Cubs Win!

Cubs Win!

Anthony Romero-Kleve, Author

 

One hundred and eight years.

1908 was the last time the Chicago Cubs won the World Series, winning back-to-back championships. The Cubs would then stand as a joke for over a century, making seven unsuccessful appearances in the World Series, the most recent in 1945. After 1945, Chicago would make five appearances in the post-season, but never made it back to the big show.

But that all changes in the 2016 season.

Cubs manager Joe Maddon takes the Cubs through the post-season, defeating the Los Angeles Dodgers 4-2 in a best of seven game series. The Cleveland Indians will host Chicago for Game 1 in another best of seven series.

The series is set at 1-1, the previous two games played in Cleveland. Then the Indians take a 3-1 lead after Game 4, with the two Indian wins being in Chicago. It seems that Chicago will tack on at least one more year to their losing streak, and the Indians will end their 68-year drought. A fourth win will bring another championship to Cleveland, months after LeBron James and the Cavaliers made history with an NBA Championship.

But Chicago refuses to go down without a fight. Cubs win Game 5 with a 2-3 score, the last game played in Chicago; they will play the remaining two games in Cleveland. Already down 3-2 in the Series, the Cubs snag a 9-3 victory in Game 6 in Cleveland, and the Series is tied 3-3. Game 7 is forced, and history is up for grabs.

The stage is set, and the winner will conclude a long championship drought. Chicago has played hard, coming back from a 3-1 deficit, the second hardest series record to come back from since the Boston Red Sox defeated the Yankees when down 0-3 in the American League Championship Series in 2004. (Jokes circulate that if Cleveland loses, the irony would be that the Cavaliers won their NBA Championship after coming back from a 3-1 series deficit against the highly favored Golden State Warriors.)

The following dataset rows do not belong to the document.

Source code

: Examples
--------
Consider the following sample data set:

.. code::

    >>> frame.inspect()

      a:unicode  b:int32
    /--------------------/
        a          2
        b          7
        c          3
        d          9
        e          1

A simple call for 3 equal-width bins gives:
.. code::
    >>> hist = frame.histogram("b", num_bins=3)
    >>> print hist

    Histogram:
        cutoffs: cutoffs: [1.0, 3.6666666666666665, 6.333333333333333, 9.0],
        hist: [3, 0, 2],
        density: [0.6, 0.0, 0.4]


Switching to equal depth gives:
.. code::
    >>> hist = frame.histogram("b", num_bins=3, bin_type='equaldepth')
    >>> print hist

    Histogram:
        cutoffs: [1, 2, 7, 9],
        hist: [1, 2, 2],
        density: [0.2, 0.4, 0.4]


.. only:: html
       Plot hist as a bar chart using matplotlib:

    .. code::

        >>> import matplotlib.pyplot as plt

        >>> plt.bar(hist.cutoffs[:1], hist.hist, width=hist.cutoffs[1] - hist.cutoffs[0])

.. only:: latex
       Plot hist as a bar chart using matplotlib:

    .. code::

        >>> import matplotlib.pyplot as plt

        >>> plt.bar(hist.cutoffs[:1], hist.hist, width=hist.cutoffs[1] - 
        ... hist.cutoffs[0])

Celebrities pitch in to the excitement — Charlie Sheen teases with his character Ricky “Wild Thing” Vaughn, a Cleveland pitcher in the movie Major League. Bill Murray travels from Chicago to keep cheering on his Cubbies after being such a positive influence for the home crowd at Wrigley Field, leading the crowd to sing “Take Me Out to the Ballgame.” The Cavaliers All-Star Forward LeBron James also makes an appearance.

Game 7 starts, and Chicago strikes early with a solo home run in the first inning. At the end of the seventh inning, the score is 6-3 Chicago, and they only have to last two more innings. In the bottom of the eighth inning, at a 6-4 score with a man on second base, Rajai Davis hits a home run for Cleveland and ties the game. A nerve-racking ninth inning goes scoreless for both sides, forcing the game into extra innings.

A game that must go into extra innings, with high-profile celebrities pumping up the crowd, is a dream come true for either team. The MLB couldn’t have asked for any better World Series.

The game goes into rain delay right before the start of the 10th for 17 long minutes. The pressure just increases from the prolonged tie game. What could be going on in the heads of the players in their dugouts?

The umpires resume the game and the top of the tenth begins, Chicago at bat. Chicago scores twice, making it an 8-6 score before the Indians end their successful inning.

Cleveland is now on deck. Davis gets another run to make it a one-score game. Martinez is now at bat, and Montgomery on the pitching mound. With only one strike, Martinez hits it low and to the left, where the third-baseman launches it to Rizzo on first base, and the third out is called.

The Cubs win. The Chicago dugout storms the mound, jumping and cheering. For an away game, Chicago gets just as many cheers from the stands as a home game.

Why was this game so big? I contemplated the question in my living room, watching a livestream of masses outside of Wrigley Field erupting into cheer. Forty million people watched the same game, the largest audience for a Game Seven since 1991. The Cubs have needed this win for a very long time, and this is becoming one of the most remembered World Series ever. Some people have waited their entire lives for this.

Over the next few days, social media exploded with headlines talking about the Cubs’ historic comeback, their historic win — and their historic fans. Videos showed elders jumping and cheering like they were 19 years old, and even an emotional man sitting at a gravestone, listening to the championship game with his long-dead dad. Over 5 million people showed up to the victory parade in Chicago to gaze at the trophy the city hadn’t held in over a century.

It hit me that this game was much bigger than I knew. While some fans just shout, “Go Team!” others devote a lot of their life and time to their teams. Fans born after 1908 may have been rooting for the Cubs their entire lives, with no real results. To some people, never seeing their team win, after pouring in years of emotion and faith, is heartbreaking.

This game matters so much because some Cubs fans have literally waited their entire lives to see it. Their team finally delivered.